Foster and Scheinost collaborated with psychiatrist Albert Powers, PhD, associate professor of psychiatry at YSM and co-author of the study, to contextualize their findings. Other Yale authors include Jean Ye and Nicha Dvornek, PhD.
Funding: The research reported in this news article was used data from the Human Connectome Project for Early Psychosis, sponsored by National Institutes of Health as part of human connectome initiative. The content is solely the responsibility of the authors and does not necessarily represent the official views of the National Institutes of Health.
About this psychosis and neuroscience research news
Author: Stacy Kish
Source: Yale
Contact: Stacy Kish – Yale
Image: The image is credited to Neuroscience News
Original Research: Closed access.
“Connectome-based predictive modeling of early and chronic psychosis symptoms” by Maya Foster et al. Neuropsychopharmacology
Abstract
Connectome-based predictive modeling of early and chronic psychosis symptoms
Previous research indicates that early (EP) and chronic (CP) psychosis share brain correlates and symptoms.
However, notable clinical differences, such as treatment responses and symptom severity, exist, suggesting the need for further investigation.
For example, the brain networks underlying EP and CP symptoms may be distinct, driven by factors like symptom severity and disease-related burden.

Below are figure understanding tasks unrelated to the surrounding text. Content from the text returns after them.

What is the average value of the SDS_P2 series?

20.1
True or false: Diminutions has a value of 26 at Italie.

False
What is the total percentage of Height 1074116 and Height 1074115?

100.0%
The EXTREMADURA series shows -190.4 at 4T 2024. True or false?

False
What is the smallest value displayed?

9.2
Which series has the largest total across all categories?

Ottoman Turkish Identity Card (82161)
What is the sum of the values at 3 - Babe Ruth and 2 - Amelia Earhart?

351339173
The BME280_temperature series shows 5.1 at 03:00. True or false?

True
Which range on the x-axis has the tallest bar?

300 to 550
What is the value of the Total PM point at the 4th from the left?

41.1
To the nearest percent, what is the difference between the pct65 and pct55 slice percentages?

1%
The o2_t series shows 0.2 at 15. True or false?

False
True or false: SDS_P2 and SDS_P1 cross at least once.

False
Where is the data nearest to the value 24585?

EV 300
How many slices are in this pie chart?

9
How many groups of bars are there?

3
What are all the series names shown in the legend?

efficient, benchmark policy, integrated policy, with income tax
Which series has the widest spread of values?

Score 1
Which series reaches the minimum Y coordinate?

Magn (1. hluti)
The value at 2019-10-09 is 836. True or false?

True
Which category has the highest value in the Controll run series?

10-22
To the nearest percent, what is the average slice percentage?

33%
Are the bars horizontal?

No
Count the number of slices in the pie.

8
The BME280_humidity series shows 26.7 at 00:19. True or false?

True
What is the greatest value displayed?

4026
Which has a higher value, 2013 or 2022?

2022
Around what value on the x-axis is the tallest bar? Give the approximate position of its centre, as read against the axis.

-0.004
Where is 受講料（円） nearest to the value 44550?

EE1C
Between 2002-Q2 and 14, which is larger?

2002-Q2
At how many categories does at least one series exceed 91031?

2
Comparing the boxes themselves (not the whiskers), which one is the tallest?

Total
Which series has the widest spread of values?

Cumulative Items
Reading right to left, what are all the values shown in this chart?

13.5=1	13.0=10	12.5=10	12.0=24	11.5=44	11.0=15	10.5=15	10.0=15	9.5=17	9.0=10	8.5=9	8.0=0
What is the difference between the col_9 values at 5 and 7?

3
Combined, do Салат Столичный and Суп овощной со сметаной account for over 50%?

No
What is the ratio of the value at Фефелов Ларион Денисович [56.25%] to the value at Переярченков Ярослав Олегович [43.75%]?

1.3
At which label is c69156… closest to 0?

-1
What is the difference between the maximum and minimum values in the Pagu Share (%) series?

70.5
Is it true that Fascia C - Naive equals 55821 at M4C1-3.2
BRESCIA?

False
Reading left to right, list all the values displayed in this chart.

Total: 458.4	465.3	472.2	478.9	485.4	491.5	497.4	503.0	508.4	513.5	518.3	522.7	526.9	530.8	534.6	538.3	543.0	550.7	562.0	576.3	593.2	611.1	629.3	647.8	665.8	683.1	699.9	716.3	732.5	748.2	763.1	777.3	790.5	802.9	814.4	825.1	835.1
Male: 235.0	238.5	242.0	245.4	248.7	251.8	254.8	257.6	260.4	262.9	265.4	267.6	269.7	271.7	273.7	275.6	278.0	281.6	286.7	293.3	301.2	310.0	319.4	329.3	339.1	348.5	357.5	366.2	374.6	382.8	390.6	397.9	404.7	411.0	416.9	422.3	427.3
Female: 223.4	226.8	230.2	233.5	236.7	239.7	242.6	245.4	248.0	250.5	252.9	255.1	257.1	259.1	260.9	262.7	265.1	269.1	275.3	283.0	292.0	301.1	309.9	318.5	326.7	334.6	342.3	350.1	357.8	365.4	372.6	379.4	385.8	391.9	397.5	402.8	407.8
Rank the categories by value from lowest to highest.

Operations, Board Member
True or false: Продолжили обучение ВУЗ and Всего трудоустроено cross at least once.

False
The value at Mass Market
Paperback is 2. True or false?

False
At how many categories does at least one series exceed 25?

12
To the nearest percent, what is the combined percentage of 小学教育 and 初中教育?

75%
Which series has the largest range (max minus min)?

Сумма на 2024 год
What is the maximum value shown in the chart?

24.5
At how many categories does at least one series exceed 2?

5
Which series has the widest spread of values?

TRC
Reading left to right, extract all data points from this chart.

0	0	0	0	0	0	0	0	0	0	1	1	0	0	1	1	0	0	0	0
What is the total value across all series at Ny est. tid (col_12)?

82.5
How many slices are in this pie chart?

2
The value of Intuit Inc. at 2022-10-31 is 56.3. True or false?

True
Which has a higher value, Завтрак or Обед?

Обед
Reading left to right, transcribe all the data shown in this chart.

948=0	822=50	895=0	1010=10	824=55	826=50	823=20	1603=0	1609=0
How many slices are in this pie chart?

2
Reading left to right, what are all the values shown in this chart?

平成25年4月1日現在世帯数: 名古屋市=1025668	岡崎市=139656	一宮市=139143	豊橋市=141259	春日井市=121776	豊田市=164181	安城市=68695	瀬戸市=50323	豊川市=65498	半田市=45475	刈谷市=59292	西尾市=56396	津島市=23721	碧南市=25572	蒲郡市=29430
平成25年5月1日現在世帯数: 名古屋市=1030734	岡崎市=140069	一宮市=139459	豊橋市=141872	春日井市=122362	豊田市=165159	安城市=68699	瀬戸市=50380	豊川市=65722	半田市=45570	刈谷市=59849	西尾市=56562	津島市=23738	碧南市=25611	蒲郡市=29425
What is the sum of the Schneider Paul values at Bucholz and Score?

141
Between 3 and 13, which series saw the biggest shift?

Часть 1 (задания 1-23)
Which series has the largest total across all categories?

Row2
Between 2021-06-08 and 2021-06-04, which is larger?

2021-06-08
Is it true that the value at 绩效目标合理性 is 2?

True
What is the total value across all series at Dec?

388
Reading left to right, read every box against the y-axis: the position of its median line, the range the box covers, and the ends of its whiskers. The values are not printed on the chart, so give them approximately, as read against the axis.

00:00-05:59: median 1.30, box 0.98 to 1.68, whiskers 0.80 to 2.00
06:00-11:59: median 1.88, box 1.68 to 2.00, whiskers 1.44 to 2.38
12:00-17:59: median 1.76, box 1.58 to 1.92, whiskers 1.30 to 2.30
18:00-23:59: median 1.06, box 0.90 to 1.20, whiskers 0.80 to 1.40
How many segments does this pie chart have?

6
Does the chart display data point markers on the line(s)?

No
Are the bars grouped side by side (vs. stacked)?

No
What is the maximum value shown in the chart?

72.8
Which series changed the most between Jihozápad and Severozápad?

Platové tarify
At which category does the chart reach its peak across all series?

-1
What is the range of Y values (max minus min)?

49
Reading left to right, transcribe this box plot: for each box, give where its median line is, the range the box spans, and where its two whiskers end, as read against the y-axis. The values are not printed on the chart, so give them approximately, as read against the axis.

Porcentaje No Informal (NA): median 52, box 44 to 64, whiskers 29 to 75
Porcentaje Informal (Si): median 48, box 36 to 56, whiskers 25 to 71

Differences, if any, in these brain networks are largely unknown because EP and CP have predominantly been studied, characterized, and compared to control populations independently.
This study’s objective was to directly compare the neural correlates of CP (n = 123) and EP (n = 107) symptoms using connectome-based predictive modeling (CPM) and resting-state functional magnetic resonance imaging.
We predicted both samples’ positive and negative symptoms from the Positive and Negative Syndrome Scale (PANSS). P
rediction effect sizes were higher in CP, and prediction of general psychopathology and total symptoms was only possible in CP.
Virtual lesioning analyses revealed the frontoparietal network as a critical component of EP and CP symptom networks. Predictive models were broadly similar between EP and CP.
We also generalized the EP positive score model to CP positive symptoms and identified group differences between CP and matched HCs more robustly than EP. Overall, broadly similar networks were found in CP and EP, but larger effects were observed in CP.
Our findings provide a foundation for longitudinal studies to track connectivity changes in symptom networks throughout the psychosis lifespan.
Similar stage-comparative approaches can enhance understanding of the etiology of early and chronic psychosis symptoms for therapeutic applications.